Five-suit bridge
- Type: Trick-taking game
- Players: 4
- Skills: Memory, tactics, probability, communication
- Cards: 65
- Deck: French deck (expanded)
- Rank (high→low): A K Q J 10 9 8 7 6 5 4 3 2
- Play: Clockwise
- Chance: Very Low

Related games
- Contract bridge, auction bridge, whist

= Five-suit bridge =

Late 1930s variation of contract bridge

Five-suit bridge is a late 1930s variation of contract bridge played with a deck of 65 playing cards divided into five suits.

==History==
In the summer of 1937 in Vienna, Walter W. Marseille, with the help of Paul Stern, published rules for five-suit bridge which included a fifth suit of green Leaves , taken from German-suited William Tell cards. Printed by the local firm Piatnik, the court cards were adapted from the diamond suit of the Vienna pattern. This set off a fad for five-suited decks which would last until the middle of 1938.
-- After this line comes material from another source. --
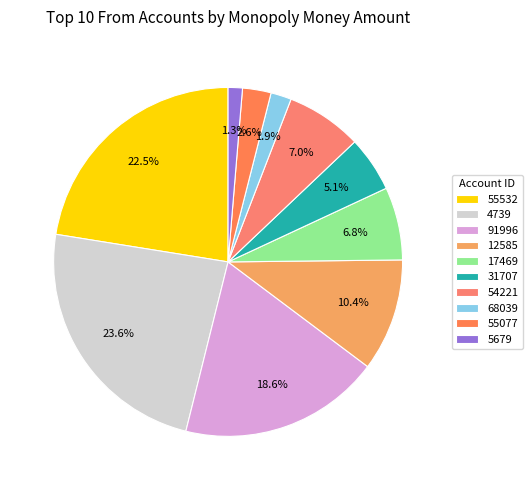

How many slices are in this pie chart?

10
De La Rue of London published packs called Five-Suit Bridge Playing Cards. This deck contained cards using blue crowns called Royals as a fifth suit. In the new suit, the court cards used the Paris pattern's heart suit designs. Waddingtons' print was like De La Rue's with the exception of more detailed Royal crown pips. They also published several decks that used green crowns but the face cards for that suit were a duplicate of other English pattern suits. Due to unpopularity, they were withdrawn in 1939. The decks became available at Selfridges department stores on 21 February 1938. Three days later, the purchase of a pair of decks by King George VI and Queen Elizabeth at the British Industries Fair (ran from 21 February to 4 March) elevated the profile of this game. These packs arrived in the US on 7 March 1938.

American manufacturers responded with a green Eagle as the fifth suit to avoid paying royalties as the Royals were copyrighted. The deck published by United States Playing Card Company (USPCC) had a green Eagle and the pips in the corner index were inside green circles. A second deck was by Russell Playing Cards (owned by the USPCC) used the same Eagle but in a darker shade and the pips in the corner index were devoid of the circle. These two decks reused the club courts for the new suit. A third deck was made by Arrco which had a different Eagle and reused the spade courts. At least six bridge books were subsequently published to support playing bridge with rules for this fifth suit by authors such as Oswald Jacoby, P. Hal Sims and Howard Schenken. It is more than likely the book that Arrco published was for their own deck. The title of a 1952 science-fiction novel by James Blish, Jack of Eagles, refers to the psychic protagonist's uniqueness.

Also in 1938, Parker Brothers created a five-suit bridge deck called Castle Bridge, in which the fifth suit of Castles looked like a Rook chess piece and was colored green. This pack reused the diamond courts for the new suit. The manual that came with this deck did not use Marseille's rules but Ammiel F. Decker's 1933 rules.

Ultimately, the complexity of adding a new suit to the game led to it falling out of popularity by the summer of 1938.

==Rules==
The rules are similar to regular contract bridge but the new fifth suit is ranked higher than spades but lower than no trump in bidding. Decks usually came with one joker but this is discarded before play as it is not used. The original Piatnik deck did not have a joker but a manufacturer's name card. Sixteen cards are dealt to each player with the remaining 65th card (the widow or kitty) being dealt face up on the middle of the table. This card would go to whoever made the highest bid, who would then discard a card that must be exposed.